Global agrochemical companies have been reducing manufacturing capacity of low-value, off-patent proprietary products. BASF has cut its range of AI from 300 in 2001 to 130 in 2006. Syngenta has reduced its portfolio from 120 to 80. Bayer CropScience reduced its portfolio by 29 actives between 2000 and 2006. Most of these off-patent products are outsourced to third-party manufacturers. Approxim­ately, one-third of total agrochemicals sales are estimated to be proprietary.

Key challenges

Internationally, the agrochemicals industry is highly regulated. Every product launch, new or generic has to go through field trails, which are expensive and time consuming. Any change further delaying the approval process could demand higher investment.

Scientific research has come up with seeds that have self-immunity towards natural adversaries. This can be a potential threat to the business of agrochemicals. The best example of such an introduction in the Indian market is “Bt Cotton”, which resulted in a decline in the consumption of agrochemicals by the cotton crop. However, of late, there have been some reports of Bt Cotton being unable to develop immunity towards new types of pests.

Agrochemicals are the last input in any agricultural operation and protect the final output — the crop.
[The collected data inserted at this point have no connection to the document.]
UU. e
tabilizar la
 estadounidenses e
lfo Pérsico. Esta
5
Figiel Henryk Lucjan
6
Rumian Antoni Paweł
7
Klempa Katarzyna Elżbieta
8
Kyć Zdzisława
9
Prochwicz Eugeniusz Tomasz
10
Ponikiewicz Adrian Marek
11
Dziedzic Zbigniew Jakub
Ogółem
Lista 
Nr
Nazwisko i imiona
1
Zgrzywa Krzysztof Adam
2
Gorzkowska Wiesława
In case of India, most agricultural production is rain-fed and hence highly dependent on the monsoons. Hence, climate uncertainties could affect the demand for agrochemicals and in turn impact estimates.

A recent report has indicated that the compounded annual growth rate of the sector could be anywhere around 10 per cent in the next three-four years.

Stock performance

Agrochemical stocks are likely to gain on the back of expectations of normal monsoons this year. The stocks from the counter have already surged between 5 and 85 per cent year-to-date. Stocks of PI Industries have soared 85.55 per cent, the biggest gainer among its peers. Dhanuka Agritech, Rallis India and Excel Crop Care have jumped 64.10 per cent, 58.47 per cent and 51.09 per cent, respectively.

Aimco Pesticides, Syschem India, Kilp­est India climbed 50.58 per cent, 48.48 per cent and 38.98 per cent, respe­ctively. Nagarjuna Agrichem, Sabero Org­anics and Meghmani Organics gained 15.14 per cent, 12.66 per cent and 3.30 per cent, respectively. In contrast, Astec Life, Chemcel Biotech and United Phos­phorus dipped 27.11 per cent, 17.25 per cent and 1.49 per cent, respectively.